Let us enumerate the tactics the bad managers use.

  1. They Overwork (Cooperative) People.
  2. They Don't Recognize Contributions and Reward Good Work.
  3. They Don't Care About Their Employees.
  4. They Don't Honor Their Commitments.
  5. They Hire and Promote The Wrong People.
  6. They Don't Let People Pursue Their Passions.
  7. They Fail To Develop People's Skills.
  8. They Fail To Engage Their Creativity.
  9. They Fail To Challenge People Intellectually.
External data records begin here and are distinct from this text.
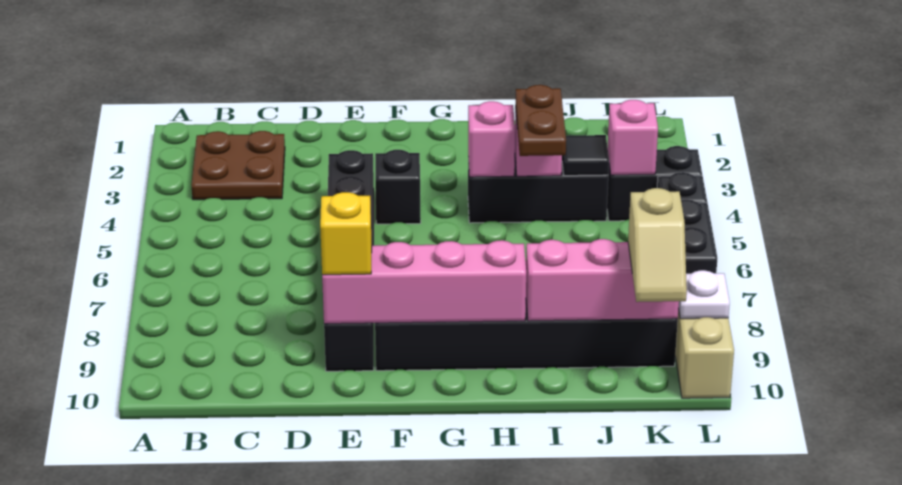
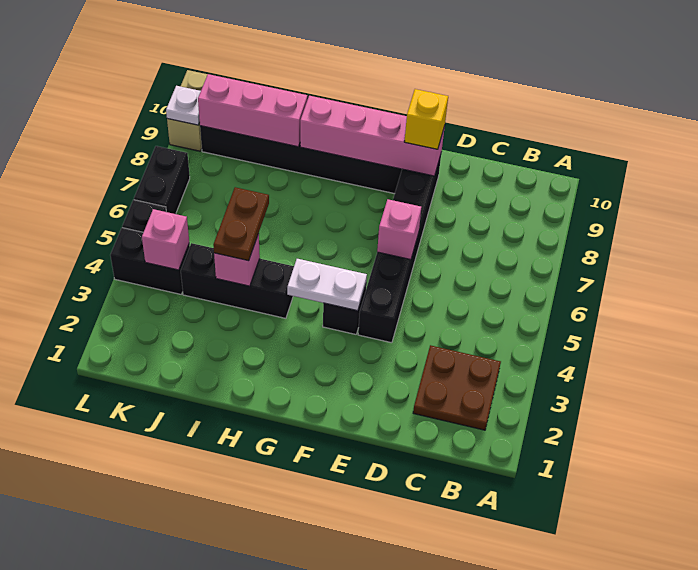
none -> white 1x2 plate [287,259,367,311]
pink 1x1 brick [468,101,515,177] -> pink 1x1 brick moved to [377,199,421,260]
black 1x1 tile [562,135,609,176] -> none
tan 1x2 slope [628,188,687,302] -> none

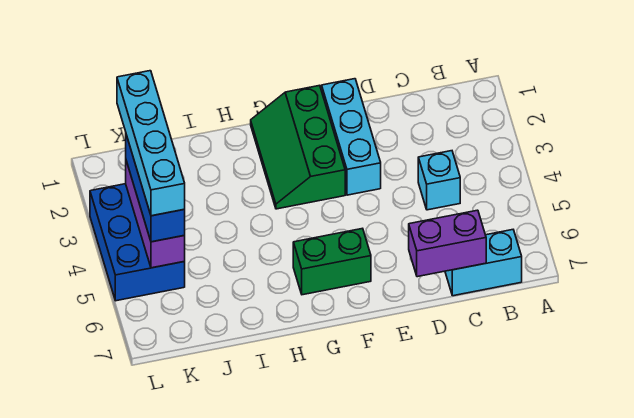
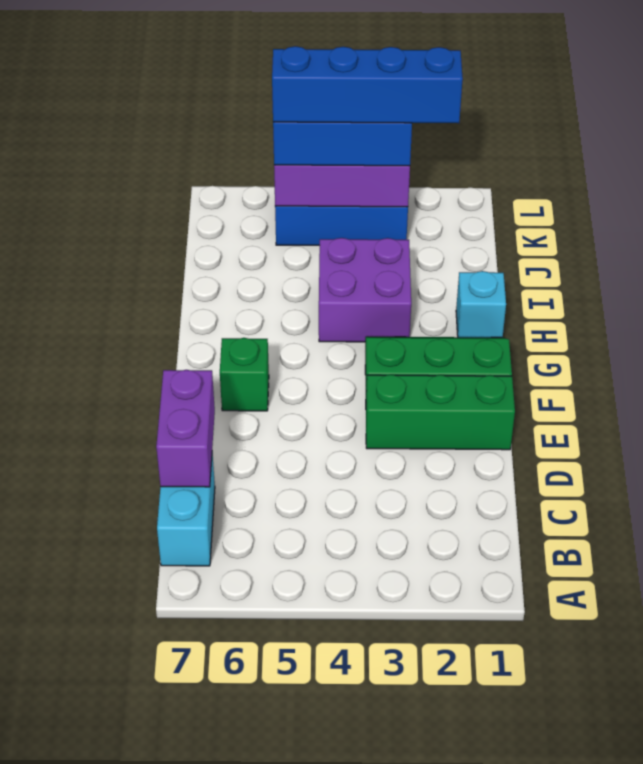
cyan 1x1 brick [418,151,460,210] -> cyan 1x1 brick moved to [456,271,506,338]
cyan 1x3 brick [322,79,381,195] -> green 1x3 brick [366,375,515,450]
green 1x2 brick [293,228,371,295] -> green 1x1 brick [220,338,269,411]
none -> purple 2x2 brick [319,238,411,342]
cyan 1x4 brick [117,71,185,216] -> blue 1x4 brick [272,46,463,123]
The intended audience for the column is managers in businesses where internal and external labor markets are more flexible than is the case in higher education, and yet the lesson to department heads and deans is present.  Over the years, I have written numerous posts about punishing people for being cooperative (error 1), and my griping about access-assessment-remediation-retention is all about error 9.  (If I wanted to be a special education teacher, I would have pursued that certification out of college, rather than a Ph.D. from a highly regarded research department.)  That blends into errors 6 and 8, although in my experience those errors interact with error 4.  There's money, or a new dean's, or provost's enthusiasm, for something promising, and then two or three years later, the money goes away or a new dean or provost comes in with a new enthusiasm.

And higher education, unlike a business startup, is a craft with time-tested ways of doing things, that ought not be constantly disrupted just because that's the latest business fad.  (And I have not yet begun to salvo on the folly of disruption.  That's coming, I hope sometime this year.)